I had heard a lot about her from Old Hag.
But it was the instant the prima donna broke into reality from the dreamworld of the thicket with quicksilver dazzle, like an exquisite flower had dropped from a mystical tree, that I fell in love with her.
Indeed she had the serenity of white marble but the quality of a blooming tabebuia – big but delicate, bright yet subtle, unsullied and suffused with cheer. Popping out of life with stunning elegance, she charged my purlieus with a whimsical current, and made me worshipful of her broadside view.
Her sight was alchemical but she held the promise of a great sound, the allure of having many a song for which my heart longed.

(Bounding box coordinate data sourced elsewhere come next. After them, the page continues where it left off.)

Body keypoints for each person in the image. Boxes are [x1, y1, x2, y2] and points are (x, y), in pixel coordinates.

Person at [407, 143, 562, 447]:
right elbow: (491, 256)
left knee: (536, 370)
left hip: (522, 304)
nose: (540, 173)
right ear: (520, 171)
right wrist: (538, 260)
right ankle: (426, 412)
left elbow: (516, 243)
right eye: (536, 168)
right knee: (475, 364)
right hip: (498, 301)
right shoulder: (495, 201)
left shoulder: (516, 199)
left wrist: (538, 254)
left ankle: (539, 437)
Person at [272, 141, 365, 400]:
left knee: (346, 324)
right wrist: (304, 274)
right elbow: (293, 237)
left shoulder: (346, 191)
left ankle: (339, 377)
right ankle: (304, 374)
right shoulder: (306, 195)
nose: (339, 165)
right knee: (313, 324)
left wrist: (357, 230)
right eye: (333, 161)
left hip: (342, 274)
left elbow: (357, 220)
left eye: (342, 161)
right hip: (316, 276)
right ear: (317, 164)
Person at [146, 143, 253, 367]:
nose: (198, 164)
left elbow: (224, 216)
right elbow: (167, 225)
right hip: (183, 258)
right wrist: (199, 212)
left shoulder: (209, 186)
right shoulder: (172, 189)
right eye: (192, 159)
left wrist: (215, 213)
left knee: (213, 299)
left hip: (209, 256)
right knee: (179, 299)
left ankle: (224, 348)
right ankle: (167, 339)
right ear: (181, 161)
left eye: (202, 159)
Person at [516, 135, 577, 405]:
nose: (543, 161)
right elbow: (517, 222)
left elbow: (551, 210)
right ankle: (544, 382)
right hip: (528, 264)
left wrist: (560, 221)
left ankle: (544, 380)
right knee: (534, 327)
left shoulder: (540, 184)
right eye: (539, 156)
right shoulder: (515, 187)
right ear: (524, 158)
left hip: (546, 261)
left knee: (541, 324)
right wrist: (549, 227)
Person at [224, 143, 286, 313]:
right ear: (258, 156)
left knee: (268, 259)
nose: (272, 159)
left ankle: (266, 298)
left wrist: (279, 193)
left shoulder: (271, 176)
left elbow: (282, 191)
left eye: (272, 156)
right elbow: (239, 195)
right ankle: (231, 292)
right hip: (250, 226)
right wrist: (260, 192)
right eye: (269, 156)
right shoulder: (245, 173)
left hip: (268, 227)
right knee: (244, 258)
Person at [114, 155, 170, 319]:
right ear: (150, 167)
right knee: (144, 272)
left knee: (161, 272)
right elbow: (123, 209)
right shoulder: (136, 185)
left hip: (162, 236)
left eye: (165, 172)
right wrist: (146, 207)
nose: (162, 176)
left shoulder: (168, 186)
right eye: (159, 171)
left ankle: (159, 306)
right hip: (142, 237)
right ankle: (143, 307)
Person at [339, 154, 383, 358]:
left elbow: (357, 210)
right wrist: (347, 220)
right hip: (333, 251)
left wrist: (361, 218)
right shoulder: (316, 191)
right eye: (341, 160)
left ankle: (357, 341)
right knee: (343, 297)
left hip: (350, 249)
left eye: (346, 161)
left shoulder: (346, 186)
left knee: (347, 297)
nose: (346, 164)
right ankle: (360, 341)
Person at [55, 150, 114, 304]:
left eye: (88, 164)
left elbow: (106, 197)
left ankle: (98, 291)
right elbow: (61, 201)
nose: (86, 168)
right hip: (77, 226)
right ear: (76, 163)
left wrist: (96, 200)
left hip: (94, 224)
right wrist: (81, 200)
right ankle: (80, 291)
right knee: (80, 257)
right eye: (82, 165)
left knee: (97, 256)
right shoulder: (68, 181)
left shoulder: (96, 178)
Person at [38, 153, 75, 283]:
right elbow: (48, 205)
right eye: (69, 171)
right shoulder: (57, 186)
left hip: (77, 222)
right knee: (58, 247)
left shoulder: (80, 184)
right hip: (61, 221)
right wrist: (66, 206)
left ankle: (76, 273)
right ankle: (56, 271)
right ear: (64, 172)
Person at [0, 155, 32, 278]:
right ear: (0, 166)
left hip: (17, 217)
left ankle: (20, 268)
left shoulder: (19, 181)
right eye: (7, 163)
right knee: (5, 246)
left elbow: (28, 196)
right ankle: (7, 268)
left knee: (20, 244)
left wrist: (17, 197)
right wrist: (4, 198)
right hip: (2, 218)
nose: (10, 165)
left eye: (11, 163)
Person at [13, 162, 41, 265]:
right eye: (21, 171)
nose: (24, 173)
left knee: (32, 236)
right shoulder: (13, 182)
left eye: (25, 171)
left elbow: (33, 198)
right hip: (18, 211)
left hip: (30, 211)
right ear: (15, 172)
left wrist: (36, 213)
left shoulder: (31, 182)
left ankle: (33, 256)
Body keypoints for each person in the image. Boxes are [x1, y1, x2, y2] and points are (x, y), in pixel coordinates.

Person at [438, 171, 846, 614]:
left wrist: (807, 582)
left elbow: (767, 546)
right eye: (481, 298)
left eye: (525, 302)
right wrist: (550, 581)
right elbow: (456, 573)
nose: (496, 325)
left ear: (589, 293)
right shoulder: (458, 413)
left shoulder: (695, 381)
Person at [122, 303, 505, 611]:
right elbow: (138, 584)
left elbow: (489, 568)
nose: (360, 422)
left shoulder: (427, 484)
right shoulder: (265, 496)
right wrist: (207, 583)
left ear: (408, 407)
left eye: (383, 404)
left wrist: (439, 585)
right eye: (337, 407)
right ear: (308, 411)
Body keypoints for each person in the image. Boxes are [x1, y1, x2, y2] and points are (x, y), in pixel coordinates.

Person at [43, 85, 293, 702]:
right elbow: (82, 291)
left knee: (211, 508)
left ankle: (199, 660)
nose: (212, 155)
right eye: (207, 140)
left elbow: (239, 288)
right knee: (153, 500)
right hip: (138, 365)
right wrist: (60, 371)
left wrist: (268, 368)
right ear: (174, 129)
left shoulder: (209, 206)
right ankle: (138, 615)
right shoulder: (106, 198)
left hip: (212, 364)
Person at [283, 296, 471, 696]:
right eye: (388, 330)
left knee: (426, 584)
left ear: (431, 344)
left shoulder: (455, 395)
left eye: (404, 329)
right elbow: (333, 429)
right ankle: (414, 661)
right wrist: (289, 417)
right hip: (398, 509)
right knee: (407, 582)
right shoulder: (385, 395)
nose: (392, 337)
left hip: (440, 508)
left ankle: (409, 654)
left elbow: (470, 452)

Expecting her to uncork the Caribbean trumpet and issue, from the stage she graced, a mesmeric tune like a lakeside breeze on a moonlit night, I stood rapt to melt in a heavenly eruption of the melody that appeared imminent.
I could envisage her booming baritone rising in a billow like the fragrant vapour of a great incense-stick. It’d swirl around the thirsty trees, causing them to sway spiritedly to the intoxicating tune and sweep the sky with their leaves from which clouds would drift languidly, while birds paused to listen. I’d swoon over the track, losing myself in the throes of the effects well-wrought by this fanciful scene, levitate steadily, and soar on a magic carpet to the sphere of the celestial with a moronic smile.
Yet, in a few seconds she was gone in reticence, evanesced with the wind as a whiff of smoke, to shelter her secrets in quarters unknown.
Quip came the response, like the swing of a whip, as Old Hag spoke in her antiquated and feeble electronic voice that always sounded like a radio being tuned to an obscure frequency.
“Hear not through thy ears, o dullard,” she thundered, in her usual way of paying me compliments over my intelligence. “Listen, instead, through thy heart.”
Paying heed to the succinct advice, I sat in silence ready, but not expecting, to receive a benediction; like parched land awaits the monsoon shower.
And not a moment too late, it came. Through the cracks in the barren wall of thirst behind which I had earlier dwelled in misplaced wistfulness. It had bypassed the ears and pierced the heart.
The prima donna had crooned in silence, and to her soulful music now not only did I melt and the trees sway, but so did the whole universe dance in triumphant unison.
“It’s not the music that touches the soul,” declared Old Hag. “But the pauses amidst it that do.”
In those pauses I realised that silence was the hallmark of the enlightened. And that the ability to do nothing and yet make a song flower in another heart was the mark of this prima donna.